Llegaron pronto, a marchas forzadas, y sin oposición alguna, hasta las inmediaciones de la ciudad dacia de Tapae, antesala de la capital enemiga, rodeada de montañas de forma que sólo se podía acceder a ella desde el sur por un desfiladero rodeado de laderas pobladas por espesos bosques que extendían su manto de densa vegetación hasta el corazón mismo del valle.

—No pensará cruzar por ahí —dijo el veterano Nigrino a un nervioso Tetio Juliano, que parecía compartir su preocupación. Fusco iba en vanguardia, pero ellos, con el grueso del ejército, se encontraban en el centro de la gigantesca formación. Para su desesperación, ambos oficiales fueron testigos de cómo los arqueros y auxiliares que hacían las veces de exploradores se adentraban por orden de Fusco en la espesura del valle de Tapae.

—No lo sé —respondió Tetio Juliano arrugando la frente y protegiéndose los ojos con la palma de la mano para ver mejor—. Quizá se limite a enviar los exploradores —añadió, pero, poco después de que los arqueros y auxiliares de vanguardia hubieran desaparecido en el bosque, la V legión Alaudae, que tenía el privilegio por su historia y su leyenda de encabezar el ejército, se adentró, por orden directa de Fusco, por el estrecho camino que penetraba en las entrañas de aquel bosque.

—¿Con qué caballería de apoyo cuenta la V legión? —preguntó Nigrino que, una vez más, lamentó haber promovido que su joven sobrino fuera aceptado en aquella legendaria legión V.

—La habitual —respondió Tetio Juliano.

Nigrino bajó la mirada y sacudió la cabeza. Ciento veinte jinetes no serían nada si los dacios planteaban una emboscada en aquel mar de árboles. Y su hijo era uno de esos ciento veinte jinetes.

—Si Fusco quiere adentrarse allí dentro, al menos debería reorganizar las tropas y poner a todas las legiones juntas —añadió Nigrino sin preocuparse por controlar un tono de voz que claramente dejaba bien visible su más absoluta indignación por la forma en la que Fusco despreciaba al enemigo.

—Sin duda —respondió Juliano que, en silencio, meditaba adelantarse y transmitir precisamente esas dudas al propio Fusco. Sólo le detenía pensar que aquel maldito y engreído jefe del pretorio, con toda seguridad, despreciaría su consejo, pero… ¿y si fuera Nigrino el que se lo dijera? Era un buen veterano y muy experto. Quizá Fusco le escuchara.

Tras la primera legión avanzaban, como era costumbre de los ejércitos romanos en territorio controlado, los zapadores; luego una primera parte del bagaje con todo tipo de acémilas y carros con mercancías y víveres; a continuación el legatus al mando, en este caso Fusco con sus pretorianos; seguía el grueso de la caballería con los seiscientos jinetes de las cinco legiones que venían en retaguardia, la segunda parte del bagaje junto con las armas de artillería, catapultas y escorpiones, que Fusco había hecho traer para el asedio de Sarmizegetusa, los suboficiales y los portaestandartes, y sólo entonces avanzaban, totalmente desconectadas de la vanguardia, las cinco legiones restantes, es decir, el grueso del ejército, seguidas de cerca por la tercera y última parte del tren de carros y acémilas y un regimiento de auxiliares que cerraban el ejército.

—Fusco me desprecia y sabe que yo debería estar al mando, Nigrino —empezó Tetio Juliano con rapidez—, pero no tiene nada personal contra ti.

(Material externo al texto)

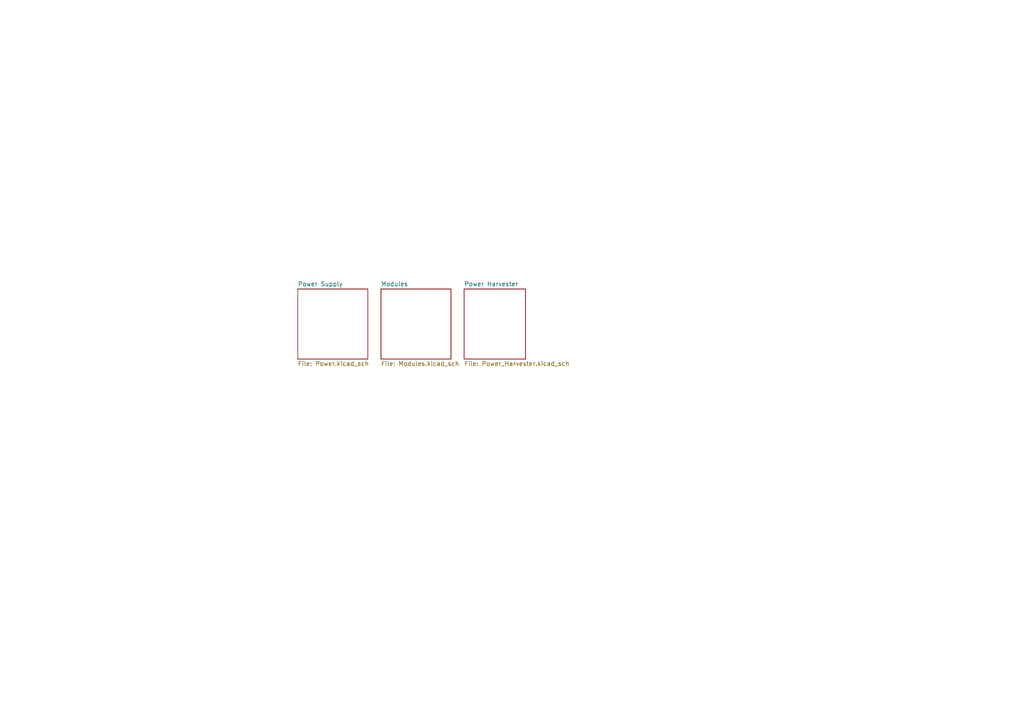
<source format=kicad_sch>
(kicad_sch
	(version 20250114)
	(generator "eeschema")
	(generator_version "9.0")
	(uuid "b470e014-149b-42d2-980c-a8a1f9690894")
	(paper "A4")
	(title_block
		(title "ThingsGate-1")
		(rev "1")
	)
	(lib_symbols)
	(sheet
		(at 86.36 83.82)
		(size 20.32 20.32)
		(exclude_from_sim no)
		(in_bom yes)
		(on_board yes)
		(dnp no)
		(fields_autoplaced yes)
		(stroke
			(width 0.1524)
			(type solid)
		)
		(fill
			(color 0 0 0 0.0000)
		)
		(uuid "84ee82fe-fe7e-41a1-bd0e-a88bdc6c5a17")
		(property "Sheetname" "Power Supply"
			(at 86.36 83.1084 0)
			(effects
				(font
					(size 1.27 1.27)
				)
				(justify left bottom)
			)
		)
		(property "Sheetfile" "Power.kicad_sch"
			(at 86.36 104.7246 0)
			(effects
				(font
					(size 1.27 1.27)
				)
				(justify left top)
			)
		)
		(instances
			(project "ThingsGate-1"
				(path "/b470e014-149b-42d2-980c-a8a1f9690894"
					(page "2")
				)
			)
		)
	)
	(sheet
		(at 134.62 83.82)
		(size 17.78 20.32)
		(exclude_from_sim no)
		(in_bom yes)
		(on_board yes)
		(dnp no)
		(fields_autoplaced yes)
		(stroke
			(width 0.1524)
			(type solid)
		)
		(fill
			(color 0 0 0 0.0000)
		)
		(uuid "ab5980ff-09d6-4729-895b-964e54cadba6")
		(property "Sheetname" "Power Harvester"
			(at 134.62 83.1084 0)
			(effects
				(font
					(size 1.27 1.27)
				)
				(justify left bottom)
			)
		)
		(property "Sheetfile" "Power_Harvester.kicad_sch"
			(at 134.62 104.7246 0)
			(effects
				(font
					(size 1.27 1.27)
				)
				(justify left top)
			)
		)
		(instances
			(project "ThingsGate-1"
				(path "/b470e014-149b-42d2-980c-a8a1f9690894"
					(page "3")
				)
			)
		)
	)
	(sheet
		(at 110.49 83.82)
		(size 20.32 20.32)
		(exclude_from_sim no)
		(in_bom yes)
		(on_board yes)
		(dnp no)
		(fields_autoplaced yes)
		(stroke
			(width 0.1524)
			(type solid)
		)
		(fill
			(color 0 0 0 0.0000)
		)
		(uuid "e00fcd44-9245-479e-a548-7d5d1555425b")
		(property "Sheetname" "Modules"
			(at 110.49 83.1084 0)
			(effects
				(font
					(size 1.27 1.27)
				)
				(justify left bottom)
			)
		)
		(property "Sheetfile" "Modules.kicad_sch"
			(at 110.49 104.7246 0)
			(effects
				(font
					(size 1.27 1.27)
				)
				(justify left top)
			)
		)
		(instances
			(project "ThingsGate-1"
				(path "/b470e014-149b-42d2-980c-a8a1f9690894"
					(page "4")
				)
			)
		)
	)
	(sheet_instances
		(path "/"
			(page "1")
		)
	)
	(embedded_fonts no)
)

</source>
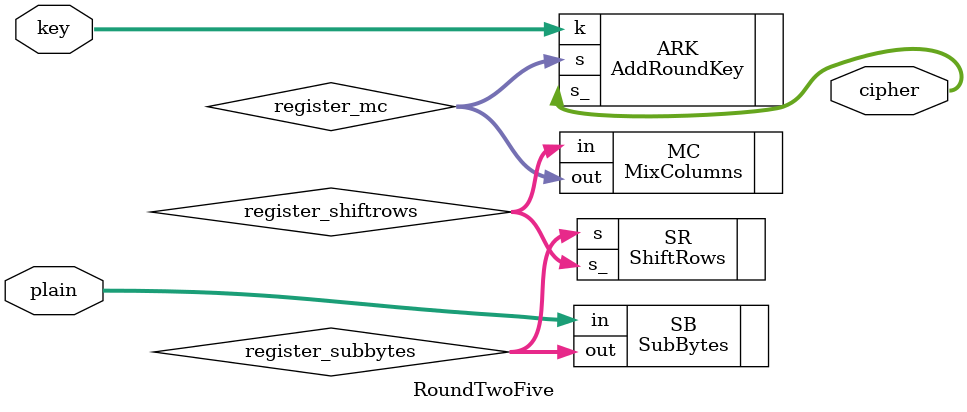
<source format=v>
module RoundTwoFive(
    input [127:0] plain,
    input [127:0] key,
    output [127:0] cipher
    );

wire [127:0] register_subbytes,register_shiftrows,register_mc;

SubBytes SB(.in(plain), .out(register_subbytes));
ShiftRows SR(.s(register_subbytes), .s_(register_shiftrows));
MixColumns MC(.in(register_shiftrows), .out(register_mc));
AddRoundKey ARK(.s(register_mc), .k(key), .s_(cipher));
endmodule
</source>
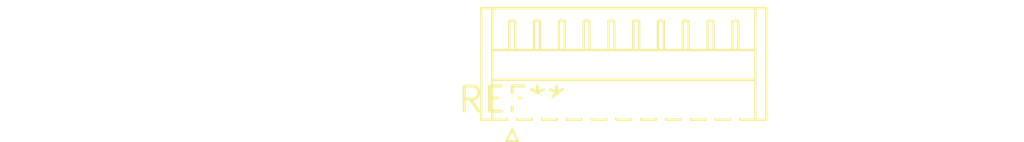
<source format=kicad_pcb>
(kicad_pcb (version 20240108) (generator pcbnew)

  (general
    (thickness 1.6)
  )

  (paper "A4")
  (layers
    (0 "F.Cu" signal)
    (31 "B.Cu" signal)
    (32 "B.Adhes" user "B.Adhesive")
    (33 "F.Adhes" user "F.Adhesive")
    (34 "B.Paste" user)
    (35 "F.Paste" user)
    (36 "B.SilkS" user "B.Silkscreen")
    (37 "F.SilkS" user "F.Silkscreen")
    (38 "B.Mask" user)
    (39 "F.Mask" user)
    (40 "Dwgs.User" user "User.Drawings")
    (41 "Cmts.User" user "User.Comments")
    (42 "Eco1.User" user "User.Eco1")
    (43 "Eco2.User" user "User.Eco2")
    (44 "Edge.Cuts" user)
    (45 "Margin" user)
    (46 "B.CrtYd" user "B.Courtyard")
    (47 "F.CrtYd" user "F.Courtyard")
    (48 "B.Fab" user)
    (49 "F.Fab" user)
    (50 "User.1" user)
    (51 "User.2" user)
    (52 "User.3" user)
    (53 "User.4" user)
    (54 "User.5" user)
    (55 "User.6" user)
    (56 "User.7" user)
    (57 "User.8" user)
    (58 "User.9" user)
  )

  (setup
    (pad_to_mask_clearance 0)
    (pcbplotparams
      (layerselection 0x00010fc_ffffffff)
      (plot_on_all_layers_selection 0x0000000_00000000)
      (disableapertmacros false)
      (usegerberextensions false)
      (usegerberattributes false)
      (usegerberadvancedattributes false)
      (creategerberjobfile false)
      (dashed_line_dash_ratio 12.000000)
      (dashed_line_gap_ratio 3.000000)
      (svgprecision 4)
      (plotframeref false)
      (viasonmask false)
      (mode 1)
      (useauxorigin false)
      (hpglpennumber 1)
      (hpglpenspeed 20)
      (hpglpendiameter 15.000000)
      (dxfpolygonmode false)
      (dxfimperialunits false)
      (dxfusepcbnewfont false)
      (psnegative false)
      (psa4output false)
      (plotreference false)
      (plotvalue false)
      (plotinvisibletext false)
      (sketchpadsonfab false)
      (subtractmaskfromsilk false)
      (outputformat 1)
      (mirror false)
      (drillshape 1)
      (scaleselection 1)
      (outputdirectory "")
    )
  )

  (net 0 "")

  (footprint "Hirose_DF13-10P-1.25DS_1x10_P1.25mm_Horizontal" (layer "F.Cu") (at 0 0))

)

</source>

Cualquier cosa que yo diga creerá que es fruto de mi despecho, pero de ti no puede pensar lo mismo y sabe que eres hombre experto en el combate. Aunque no lo diga, lo sabe. Ve a la vanguardia e intenta hacerle recapacitar.

Nigrino asintió y, sin dudarlo un segundo, pidió un caballo a uno de sus hombres. Se perdió galopando a toda velocidad en paralelo a los carros de víveres, los portaestandartes y las tropas auxiliares que les precedían. No había un instante que perder.